Directions for this task: Find each line in the records below that contains the word "pixels", and copy it out.

Given records:
# # # # #
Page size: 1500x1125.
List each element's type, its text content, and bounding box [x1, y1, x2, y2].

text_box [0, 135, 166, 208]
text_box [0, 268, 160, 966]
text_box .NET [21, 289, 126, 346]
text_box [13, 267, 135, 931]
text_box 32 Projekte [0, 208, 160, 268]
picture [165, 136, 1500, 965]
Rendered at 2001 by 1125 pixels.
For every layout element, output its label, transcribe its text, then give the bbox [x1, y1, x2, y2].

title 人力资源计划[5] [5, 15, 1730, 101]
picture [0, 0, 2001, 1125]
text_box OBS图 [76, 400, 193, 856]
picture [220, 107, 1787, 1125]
# # # # #
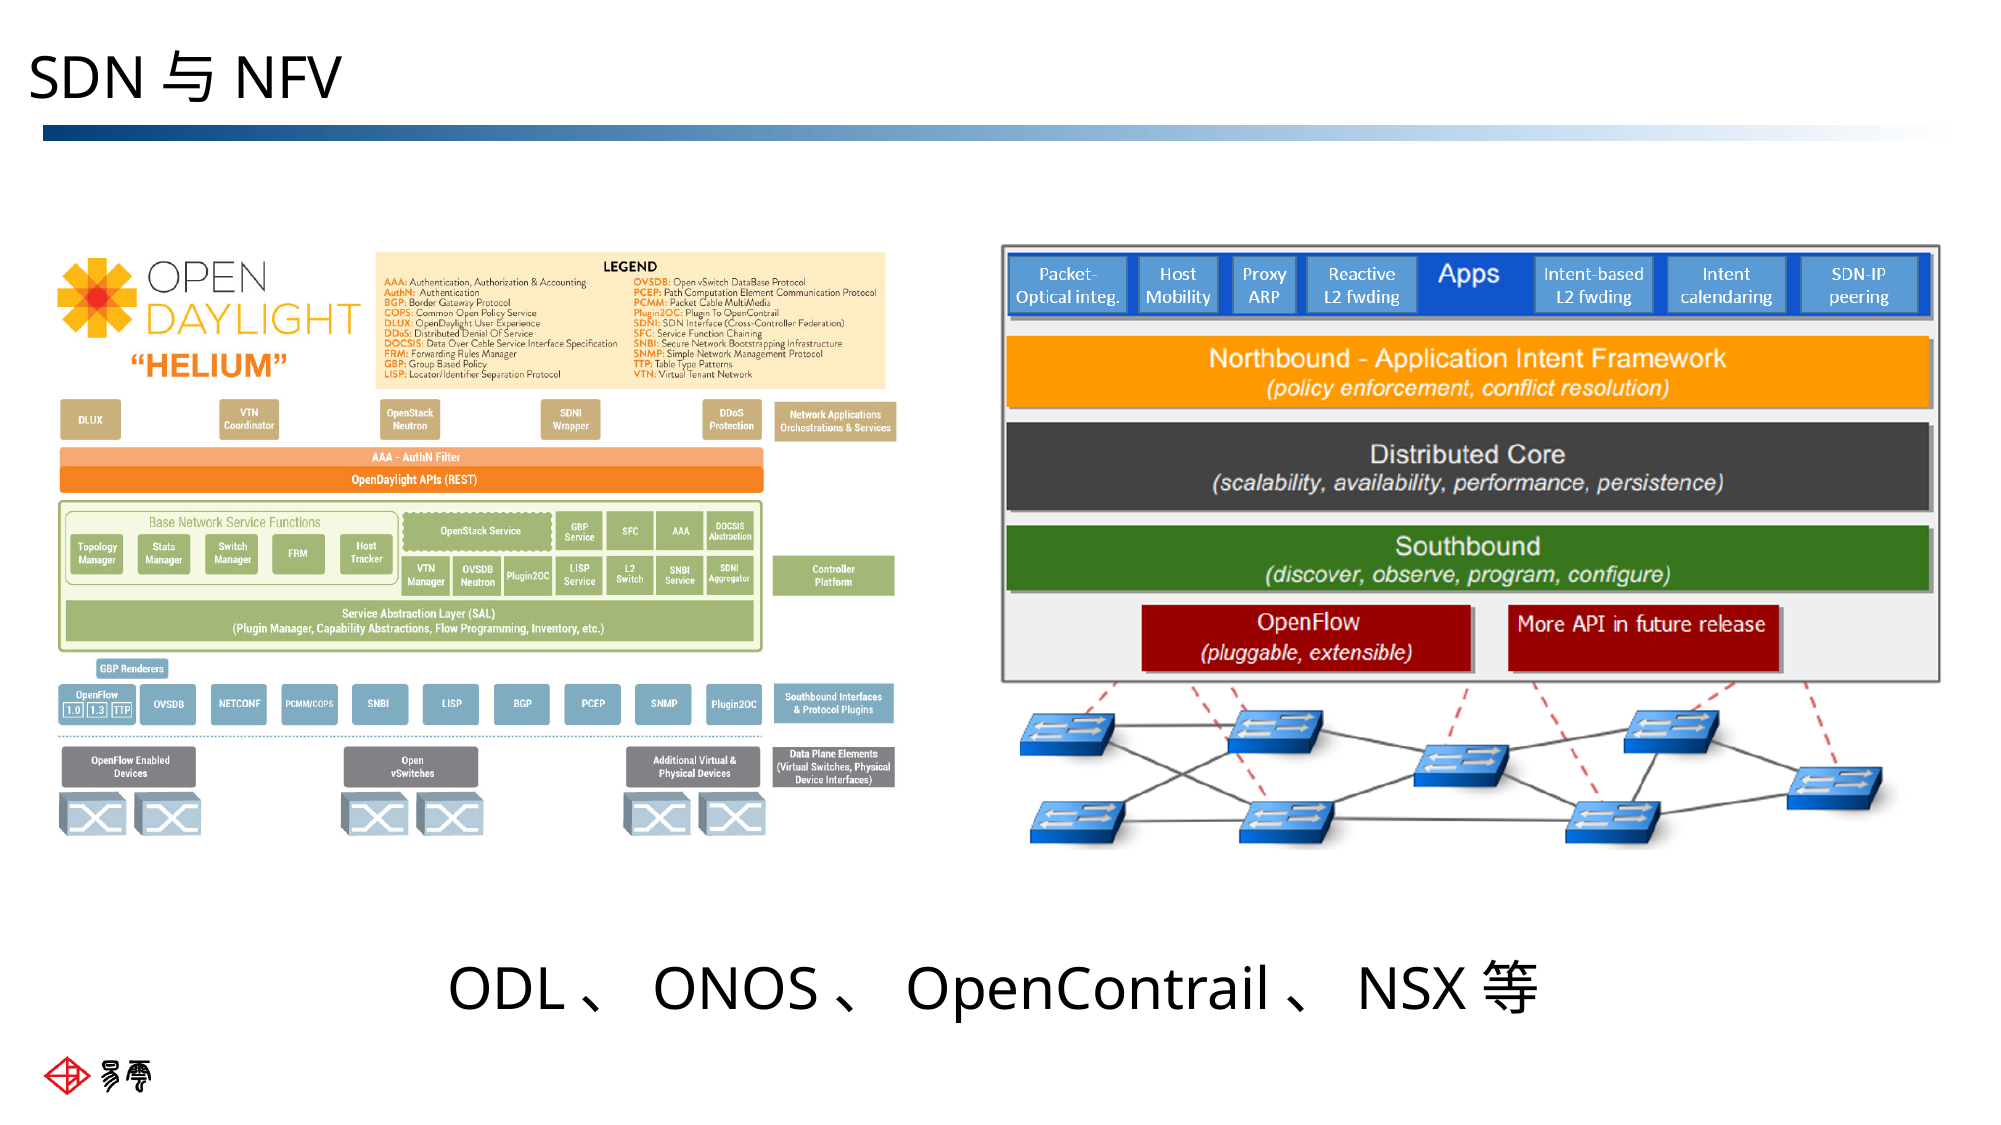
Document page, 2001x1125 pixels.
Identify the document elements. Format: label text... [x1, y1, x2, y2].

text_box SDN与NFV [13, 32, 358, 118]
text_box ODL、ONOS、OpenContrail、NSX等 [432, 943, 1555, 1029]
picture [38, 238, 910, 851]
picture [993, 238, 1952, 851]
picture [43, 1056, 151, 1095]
# # # # #
Output below:
Rendered at 2001 by 1125 pixels.
Document page, 2001x1125 pixels.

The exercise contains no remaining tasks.